Dixon, who returned to private law practice after more than a decade of working for Pepco, defended her role with the utility.

She said she was instrumental in its efforts to reach out to Washington's black community and senior citizens.

She also sought to contrast her job in the private sector with Turner's eight years as chief of the District's police force, saying the city has lost tens of thousands of residents "because of rising taxes, poor city services and the lack of control by the police department over crime on the street, rather than those Pepco bills."

The exchange between Dixon and Turner took place before 60 people at a forum sponsored by the Far Northeast-Southeast Council, a coalition of 14 civic associations. The themes they touched on included many that are likely to be aired in the five weeks before District voters elect a new mayor.

Turner said he is the only mayoral candidate with the management experience needed to cope with the city's mounting problems of debt and drugs.

"I'm the only one who has had any experience in leading anything," Turner told those gathered in the auditorium of the Fletcher-Johnson Educational Center in Southeast.

"The number one problem in this town is crime and drugs," he said, "and if we don't do something about crime and drugs, nothing else can exist, or nothing else can happen in this town."

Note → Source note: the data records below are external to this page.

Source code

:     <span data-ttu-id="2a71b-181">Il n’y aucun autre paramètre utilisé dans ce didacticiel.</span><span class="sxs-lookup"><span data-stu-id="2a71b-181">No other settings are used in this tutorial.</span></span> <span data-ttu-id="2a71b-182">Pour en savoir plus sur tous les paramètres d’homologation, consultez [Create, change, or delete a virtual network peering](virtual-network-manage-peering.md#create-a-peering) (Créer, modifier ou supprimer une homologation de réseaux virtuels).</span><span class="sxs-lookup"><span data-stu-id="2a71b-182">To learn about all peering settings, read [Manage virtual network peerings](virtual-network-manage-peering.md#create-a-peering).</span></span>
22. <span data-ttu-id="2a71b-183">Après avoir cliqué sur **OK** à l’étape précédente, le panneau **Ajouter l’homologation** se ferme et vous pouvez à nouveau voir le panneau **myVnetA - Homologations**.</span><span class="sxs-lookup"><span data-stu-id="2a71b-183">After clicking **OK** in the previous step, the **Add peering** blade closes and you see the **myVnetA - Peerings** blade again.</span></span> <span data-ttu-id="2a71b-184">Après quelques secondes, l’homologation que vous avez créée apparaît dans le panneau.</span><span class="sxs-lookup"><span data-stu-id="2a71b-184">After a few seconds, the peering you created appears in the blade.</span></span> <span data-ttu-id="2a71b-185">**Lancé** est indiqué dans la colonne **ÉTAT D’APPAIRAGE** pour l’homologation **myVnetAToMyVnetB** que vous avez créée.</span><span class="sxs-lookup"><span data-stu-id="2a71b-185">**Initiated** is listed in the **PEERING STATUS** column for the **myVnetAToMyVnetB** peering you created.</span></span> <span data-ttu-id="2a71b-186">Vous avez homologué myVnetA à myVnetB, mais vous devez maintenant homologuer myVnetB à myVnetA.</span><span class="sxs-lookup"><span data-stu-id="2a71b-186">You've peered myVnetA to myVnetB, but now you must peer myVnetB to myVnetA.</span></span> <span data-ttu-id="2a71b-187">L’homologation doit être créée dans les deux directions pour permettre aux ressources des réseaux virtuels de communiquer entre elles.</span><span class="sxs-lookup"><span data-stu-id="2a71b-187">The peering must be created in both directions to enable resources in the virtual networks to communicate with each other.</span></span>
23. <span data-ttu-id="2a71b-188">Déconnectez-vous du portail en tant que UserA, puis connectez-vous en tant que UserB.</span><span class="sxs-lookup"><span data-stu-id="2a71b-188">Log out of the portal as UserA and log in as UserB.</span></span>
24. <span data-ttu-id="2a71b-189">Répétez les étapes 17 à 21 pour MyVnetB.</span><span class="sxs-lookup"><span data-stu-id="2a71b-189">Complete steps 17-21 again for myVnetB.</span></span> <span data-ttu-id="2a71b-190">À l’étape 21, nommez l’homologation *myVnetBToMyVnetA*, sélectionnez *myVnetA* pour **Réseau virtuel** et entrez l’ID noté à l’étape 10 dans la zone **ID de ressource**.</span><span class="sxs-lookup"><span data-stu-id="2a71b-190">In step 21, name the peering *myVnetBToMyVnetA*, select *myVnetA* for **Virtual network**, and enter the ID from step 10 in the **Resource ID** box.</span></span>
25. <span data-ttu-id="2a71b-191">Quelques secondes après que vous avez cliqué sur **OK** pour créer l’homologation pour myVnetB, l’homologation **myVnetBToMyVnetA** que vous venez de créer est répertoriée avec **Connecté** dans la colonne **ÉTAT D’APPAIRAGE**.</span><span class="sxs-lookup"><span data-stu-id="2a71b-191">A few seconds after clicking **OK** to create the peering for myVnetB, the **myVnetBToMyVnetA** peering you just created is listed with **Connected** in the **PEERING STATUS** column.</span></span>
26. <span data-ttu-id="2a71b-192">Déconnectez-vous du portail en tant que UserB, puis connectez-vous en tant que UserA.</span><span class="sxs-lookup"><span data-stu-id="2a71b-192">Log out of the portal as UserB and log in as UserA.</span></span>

Dixon described Turner as a captive of the conservative wing of the national Republican Party and an ineffectual leader in the city government's effort against drug trafficking and related violence.

She said that if elected next month, "I'm going to see to it that we have a police chief who's on the job so we don't continue to be overwhelmed by this escalating drugs and crime."

In a dig at Turner, Dixon warned that if police officers lack the "strength and determination" to fight criminals aggressively, "then we ought to encourage them to retire or go on and run for public office or what have you."

Turner also derided Dixon as "the Washington Post candidate," a reference to the series of endorsements she won from the newspaper's editorial page in the days leading up to the Sept. 11 primaries.

The former police chief said he had tried, starting as early as late 1982, to win the addition of hundreds of officers to the city police force. But he said his hands were tied.

"As chief of police, you can recommend and request," he said. "As mayor, you can add. As mayor, I will add" police.

Dixon reiterated her vow to "clean house" in District government, saying she sensed a mood to trim the size of the public payroll.

"The people of this town are eager and enthusiastic about returning government to the people and making certain government works again," Dixon said.